Thanks to Nhat V Meyer of the San Jose Mercury News for posting (via the NewspaperVideo Yahoo group) a link to VRWave.com. It looks like the site is under construction, but it's already worthy due to its excellent list of lenses (Canon, Nikon, etc.) and their specifications for panoramic use.
Not only do we use fisheyes for panoramas, we can also use conventional lenses (both prime and zoom). And, we don't have to shoot full 360x180 panoramas - partial cylindrical panoramas can work quite well for story telling especially if you need a really wide view. If you remember the Widelux or Horizon panoramic film cameras, these panoramas will remind you of that"bananarama" effect. Here's an example I shot earlier this year where I needed to have both the building we were reporting on and the skyline. Another advantage of cylindrical panos is they're easier to publish in print - you don't have the extreme distortion at the top and bottom of the images as in equirectangular projections.

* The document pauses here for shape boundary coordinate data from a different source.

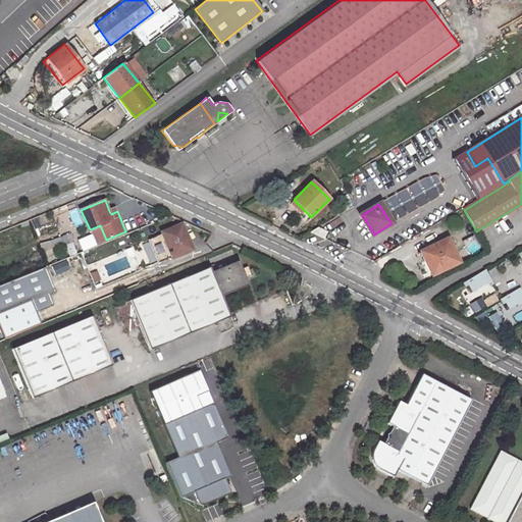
[(192,250),(181,223),(161,232),(162,235),(152,239),(162,261),(172,257),(172,258),(192,250)]
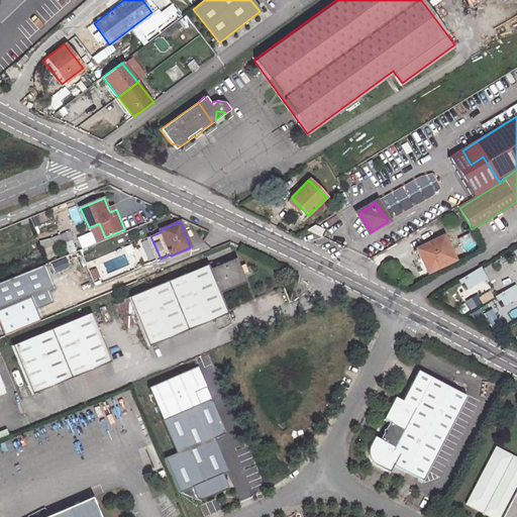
[(105,237),(99,223),(92,226),(97,239),(105,237)]
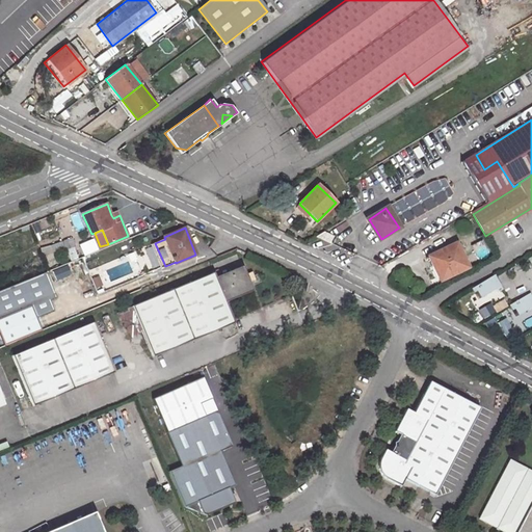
[(78,240),(87,236),(85,231),(76,235),(78,240)]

The database includes Field of View parameters for these lenses, and (this is the best part) it tells you how to set up a multi-row panorama. The key info is: pitch in degrees for each row, number of rows, and number of images per row. This is key information if you're going to stitch a multi-row, high-resolution panorama for posting to gigapan.org (see an earlier post for details). PTGui handles these multi-row panoramas quite nicely.

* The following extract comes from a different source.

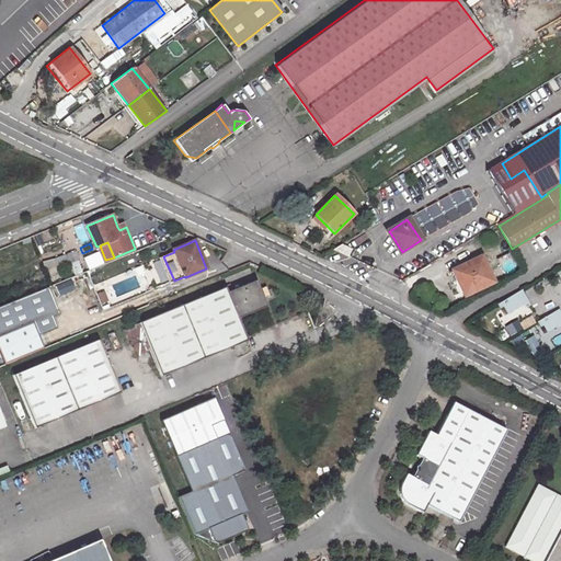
[(332,250),(347,258),(352,250),(341,244),(332,250)]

Tuesday, September 9, 2008
Monday, September 8, 2008
Back from Beijing, Gabriel Dance of nyt.com puts the viewer there during Sarah Palin's speech at the Republican National Convention. I was struck by this pano in that I can't find a single stitching error anywhere, which is impressive given the situation and subject matter.

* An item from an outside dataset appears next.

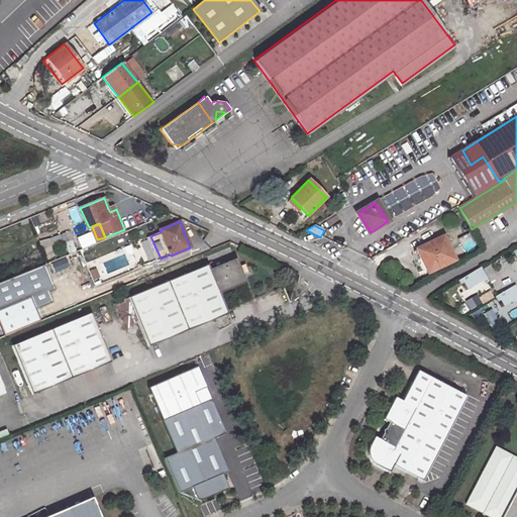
[(150,236),(147,237),(157,261),(161,259),(150,236)]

I asked Gabriel about the shoot and his gear. Here's his response, which sums up the difficulties of making panos in these situations:
Camera: 5D, 15mm fisheye lens
Rig: ballhead tripod, nodal ninja 5
Stitching: PTGUI Pro
"The most difficult thing about these shots is getting them (which
sounds obvious), but really in these types of situations, as you well
know, all the photogs are trying to get their shots and it's a
balancing act between getting the pano, and not getting shanked by an
angry photog's monopod after blocking their shot. And the space is at
a premium as you can tell from the pano. For this one I was on the
stage left cut-stand and I made sure to get their a good hour before
the shot. Shake hands with the other photographers and let them know
what I'm doing. Let them know that I'll keep my tripod tight and in
my spot. Then, when the time is right, hit the shots as quickly as I
can, making sure not to push/move/lean on the tripod.
And hope for the best...
Then it's some Photoshop, just a little bit of layer blending is
sometimes necessary in case anybody is obviously cut in half, and then
we're done. With these speed is essential. I had this up a lil over
an hour after it was shot."
The embedded audio (recorded by Lisa Tozzi) is an excellent addition.